Data extracts -
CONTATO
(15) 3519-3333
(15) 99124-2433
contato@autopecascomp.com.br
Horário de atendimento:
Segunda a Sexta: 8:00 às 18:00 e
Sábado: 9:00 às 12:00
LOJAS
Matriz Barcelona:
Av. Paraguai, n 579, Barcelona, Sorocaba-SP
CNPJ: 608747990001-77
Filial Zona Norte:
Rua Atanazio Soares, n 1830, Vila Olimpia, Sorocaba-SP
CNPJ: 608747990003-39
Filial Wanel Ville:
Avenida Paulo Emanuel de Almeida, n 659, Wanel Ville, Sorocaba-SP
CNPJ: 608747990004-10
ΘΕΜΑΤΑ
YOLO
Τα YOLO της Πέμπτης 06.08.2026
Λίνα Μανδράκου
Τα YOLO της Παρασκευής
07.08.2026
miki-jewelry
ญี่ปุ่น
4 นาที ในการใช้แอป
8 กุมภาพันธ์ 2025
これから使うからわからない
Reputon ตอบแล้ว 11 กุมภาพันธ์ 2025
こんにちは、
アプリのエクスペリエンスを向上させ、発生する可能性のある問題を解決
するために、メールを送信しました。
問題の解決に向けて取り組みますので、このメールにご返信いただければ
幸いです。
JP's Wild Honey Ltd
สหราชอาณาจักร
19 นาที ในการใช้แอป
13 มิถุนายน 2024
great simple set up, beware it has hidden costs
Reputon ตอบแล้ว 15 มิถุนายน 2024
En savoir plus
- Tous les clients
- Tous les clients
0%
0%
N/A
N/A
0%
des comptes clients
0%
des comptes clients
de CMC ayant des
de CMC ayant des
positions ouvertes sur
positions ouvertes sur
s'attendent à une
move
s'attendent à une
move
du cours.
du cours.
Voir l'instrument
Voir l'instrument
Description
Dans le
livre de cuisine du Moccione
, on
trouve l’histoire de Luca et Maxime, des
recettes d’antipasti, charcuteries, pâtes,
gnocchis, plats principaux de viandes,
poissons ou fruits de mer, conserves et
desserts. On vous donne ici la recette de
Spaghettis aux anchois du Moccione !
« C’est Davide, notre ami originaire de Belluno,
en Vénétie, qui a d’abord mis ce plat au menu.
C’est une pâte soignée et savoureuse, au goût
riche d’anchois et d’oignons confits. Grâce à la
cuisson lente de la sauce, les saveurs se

Aim of the task -
Give every line from the beginning of the items up to and including the line containing "livre de cuisine du Moccione" as a numbered list, leaving out blank lines.

Written answer -
1. CONTATO
2. (15) 3519-3333
3. (15) 99124-2433
4. contato@autopecascomp.com.br
5. Horário de atendimento:
6. Segunda a Sexta: 8:00 às 18:00 e
7. Sábado: 9:00 às 12:00
8. LOJAS
9. Matriz Barcelona:
10. Av. Paraguai, n 579, Barcelona, Sorocaba-SP
11. CNPJ: 608747990001-77
12. Filial Zona Norte:
13. Rua Atanazio Soares, n 1830, Vila Olimpia, Sorocaba-SP
14. CNPJ: 608747990003-39
15. Filial Wanel Ville:
16. Avenida Paulo Emanuel de Almeida, n 659, Wanel Ville, Sorocaba-SP
17. CNPJ: 608747990004-10
18. ΘΕΜΑΤΑ
19. YOLO
20. Τα YOLO της Πέμπτης 06.08.2026
21. Λίνα Μανδράκου
22. Τα YOLO της Παρασκευής
23. 07.08.2026
24. miki-jewelry
25. ญี่ปุ่น
26. 4 นาที ในการใช้แอป
27. 8 กุมภาพันธ์ 2025
28. これから使うからわからない
29. Reputon ตอบแล้ว 11 กุมภาพันธ์ 2025
30. こんにちは、
31. アプリのエクスペリエンスを向上させ、発生する可能性のある問題を解決
32. するために、メールを送信しました。
33. 問題の解決に向けて取り組みますので、このメールにご返信いただければ
34. 幸いです。
35. JP's Wild Honey Ltd
36. สหราชอาณาจักร
37. 19 นาที ในการใช้แอป
38. 13 มิถุนายน 2024
39. great simple set up, beware it has hidden costs
40. Reputon ตอบแล้ว 15 มิถุนายน 2024
41. En savoir plus
42. - Tous les clients
43. - Tous les clients
44. 0%
45. 0%
46. N/A
47. N/A
48. 0%
49. des comptes clients
50. 0%
51. des comptes clients
52. de CMC ayant des
53. de CMC ayant des
54. positions ouvertes sur
55. positions ouvertes sur
56. s'attendent à une
57. move
58. s'attendent à une
59. move
60. du cours.
61. du cours.
62. Voir l'instrument
63. Voir l'instrument
64. Description
65. Dans le
66. livre de cuisine du Moccione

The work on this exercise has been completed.